There are some special flavors that we come across that have a more specialized audience. There are some apples that have a bit of a honey flavor or anise flavor that people can really detect.
It's like drinking wine. What's a good wine? Get a few of your friends in a room and they may each have their own favorite.
When you're breeding a new apple and are looking for that crispness and juiciness, what are some of the base varieties that help bring those traits to a new variety?
We now use Honeycrisp a lot in our breeding, as do many other breeders. You're going to see, in the next few years, a number of offspring of Honeycrisp coming out. SweeTango is the first one, but New York has one that's going to be marketed under the name Snapdragon and that has Honeycrisp as a parent. The Washington growers have one and I haven't heard what name it's going to be marketed under, but it goes by the experimental number WA-38. In the next five years or so, we'll start to see those in some quantity too.

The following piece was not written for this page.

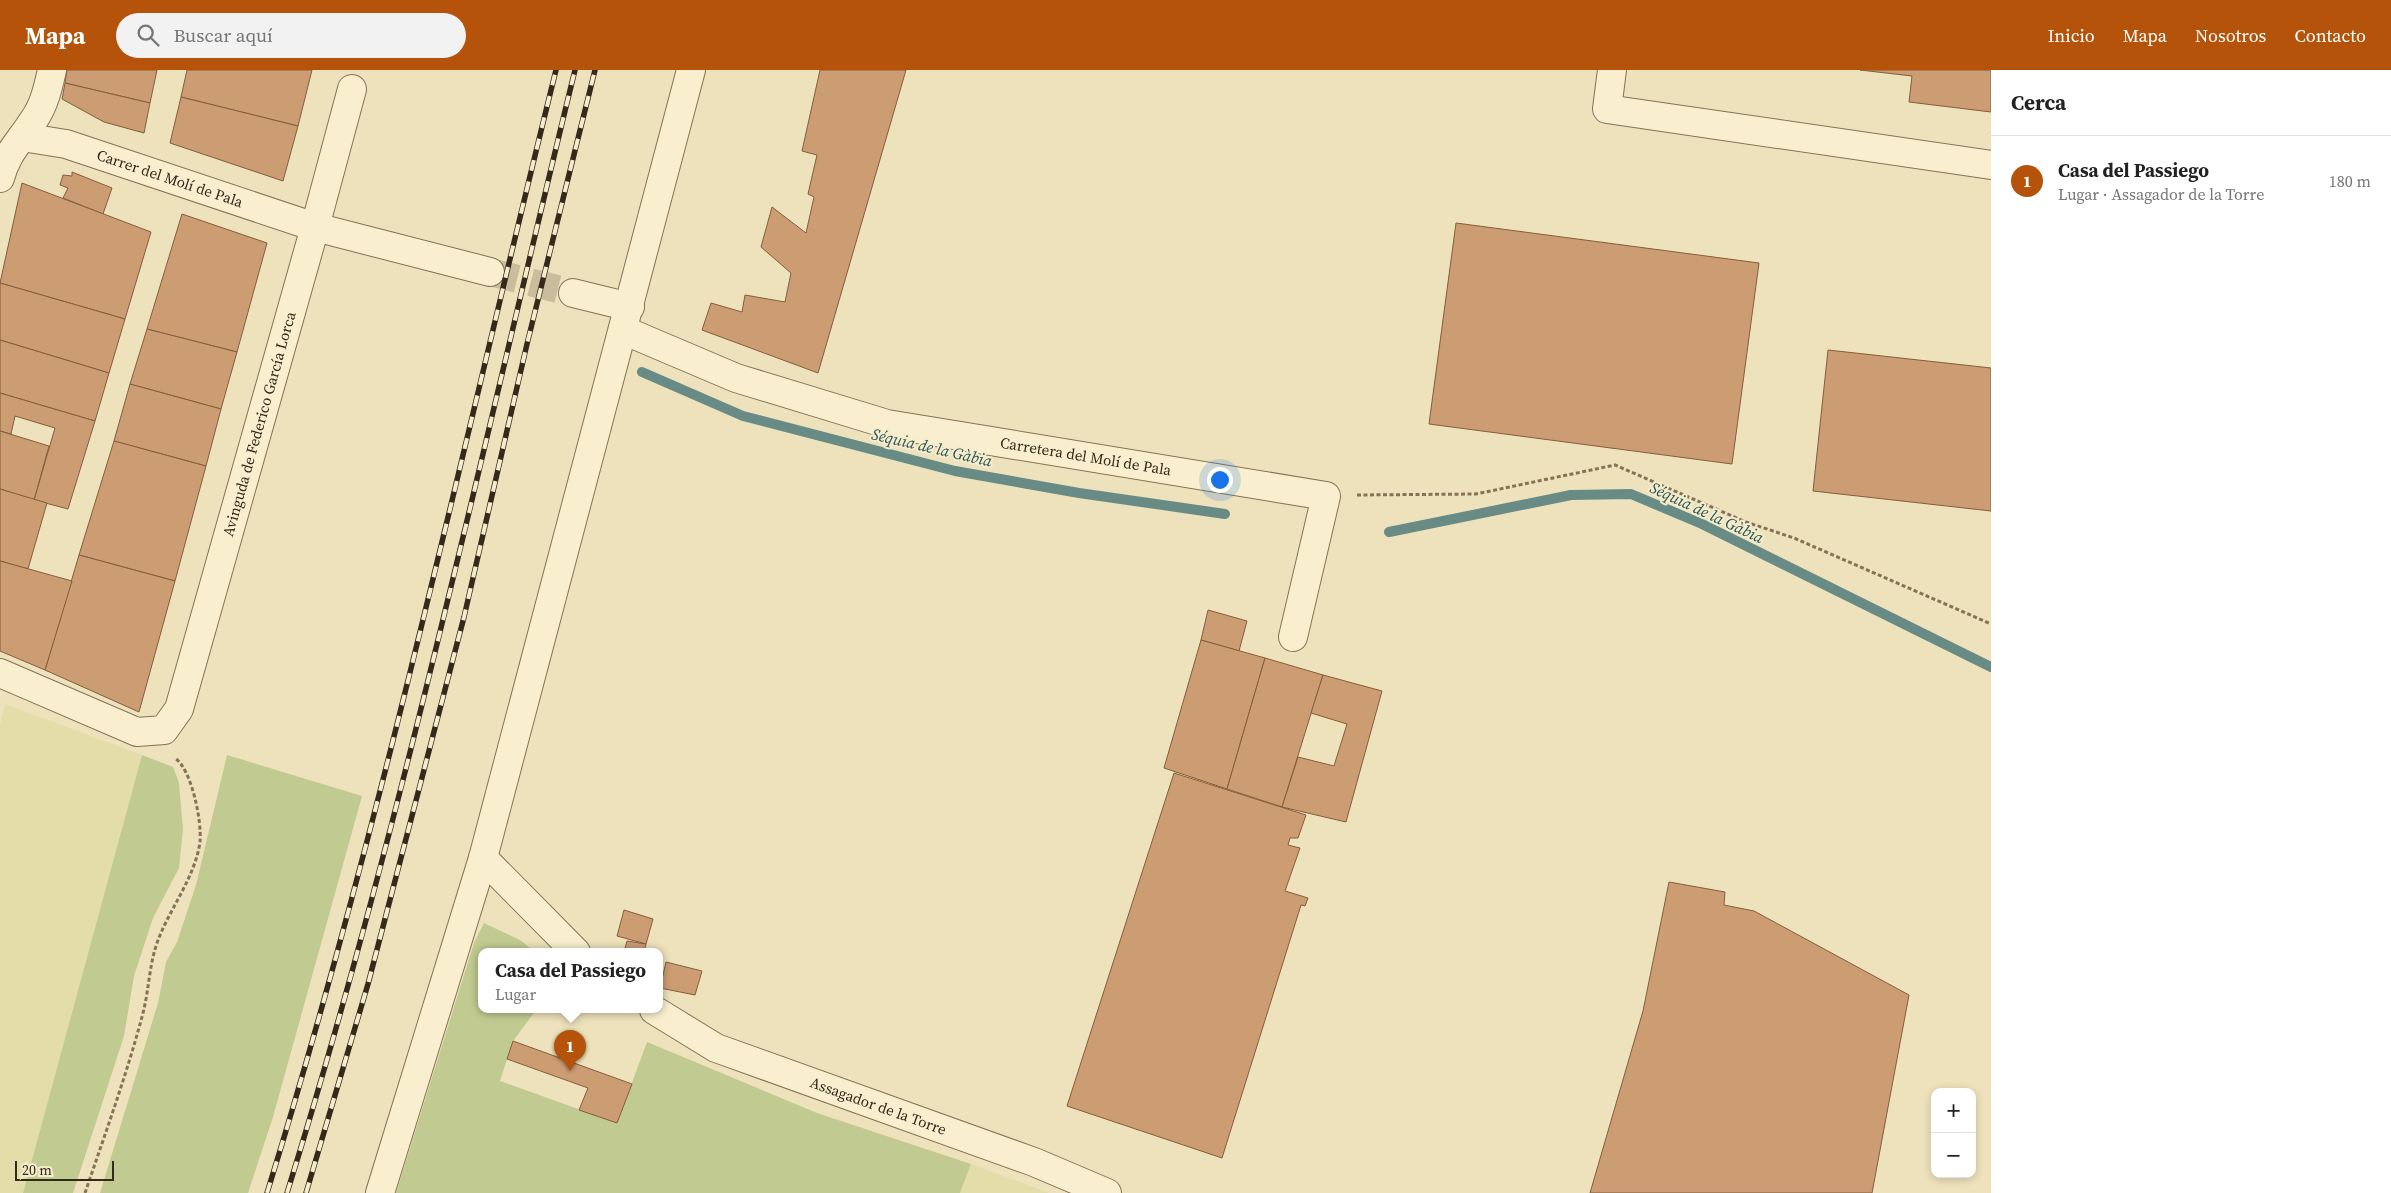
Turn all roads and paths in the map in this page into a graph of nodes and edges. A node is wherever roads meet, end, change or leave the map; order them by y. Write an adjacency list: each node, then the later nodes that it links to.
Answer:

There's another one that's coming out of the Midwest Apple Improvement Program called Evercrisp, which is a Honeycrisp-by-Fuji cross. So there's a whole group of Honeycrisp children coming that, in the next 10 years, will really change what kind of apples are available.
But even the Honeycrisp's origin story suggests it gets its traits from the Macoun and Honeygold varieties. Which of the two gave it that initial crispness?
Well, actually it's not the Macoun or the Honeygold. About a decade ago, after the initial description came out in 1991 and genetic markets became available, we did a little CSI work and published a paper that said neither was the parent of Honeycrisp. It appears, based on the markers, that another Minnesota variety called Keepsake [which crosses a Northern Spy with an unnamed variety] is one of the parents. It has a very nice texture, but a different, nutty flavor. The other parent we're not sure what it is, but think it may be descended from Golden Delicious.
With that in mind, even with the availability of genetic markers, are a lot of apple breeding combinations still a matter of chance?
Apples are like humans. If you have a sibling from the same parents, you're very definitely not alike. You may have some resemblances, both physical and perhaps personality -- which we could say is the way you look and the way you taste -- and apples are kind of the same way.